---------- Extract to read ----------

Single by Jeanette

from the album Merry Christmas
- B-side: "No More Tears"; "O Come All Ye Faithful (Adeste Fideles)";
- Released: 29 November 2004 (digital) 6 December 2004
- Length: 3:06
- Label: Kuba; Universal;
- Songwriter(s): Frank Johnes; Kristina "Wonderbra" Bach;
- Producer(s): Frank Johnes; Tom Remm;

Jeanette singles chronology
| "Run With Me" (2004) | "The Infant Light" (2004) | "Bad Girls Club" (2005) |

= The Infant Light =

"The Infant Light" is a song performed by German singer Jeanette Biedermann. It was written by Frank Johnes and Kristina "Wonderbra" Bach and produced by Johnes along with Tom Remm for Biedermann's fifth studio album Merry Christmas (2004). The Christmas song was released as the album's first and only single on 6 December 2004 and peaked at number 11 on the German Singles Chart.

---------- Data segment ----------

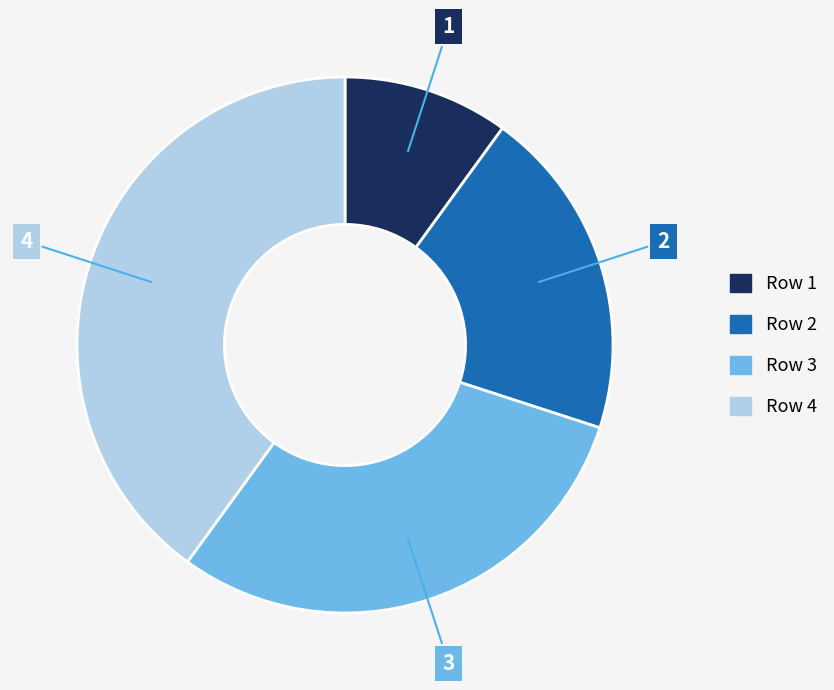

Which category has the biggest portion of the pie?

Row 4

----------

● What the task asks:
Please copy the text about the song "The Infant Light" above in full, word for word and line by line.

● Exercise solution:
Single by Jeanette

from the album Merry Christmas
- B-side: "No More Tears"; "O Come All Ye Faithful (Adeste Fideles)";
- Released: 29 November 2004 (digital) 6 December 2004
- Length: 3:06
- Label: Kuba; Universal;
- Songwriter(s): Frank Johnes; Kristina "Wonderbra" Bach;
- Producer(s): Frank Johnes; Tom Remm;

Jeanette singles chronology
| "Run With Me" (2004) | "The Infant Light" (2004) | "Bad Girls Club" (2005) |

= The Infant Light =

"The Infant Light" is a song performed by German singer Jeanette Biedermann. It was written by Frank Johnes and Kristina "Wonderbra" Bach and produced by Johnes along with Tom Remm for Biedermann's fifth studio album Merry Christmas (2004). The Christmas song was released as the album's first and only single on 6 December 2004 and peaked at number 11 on the German Singles Chart.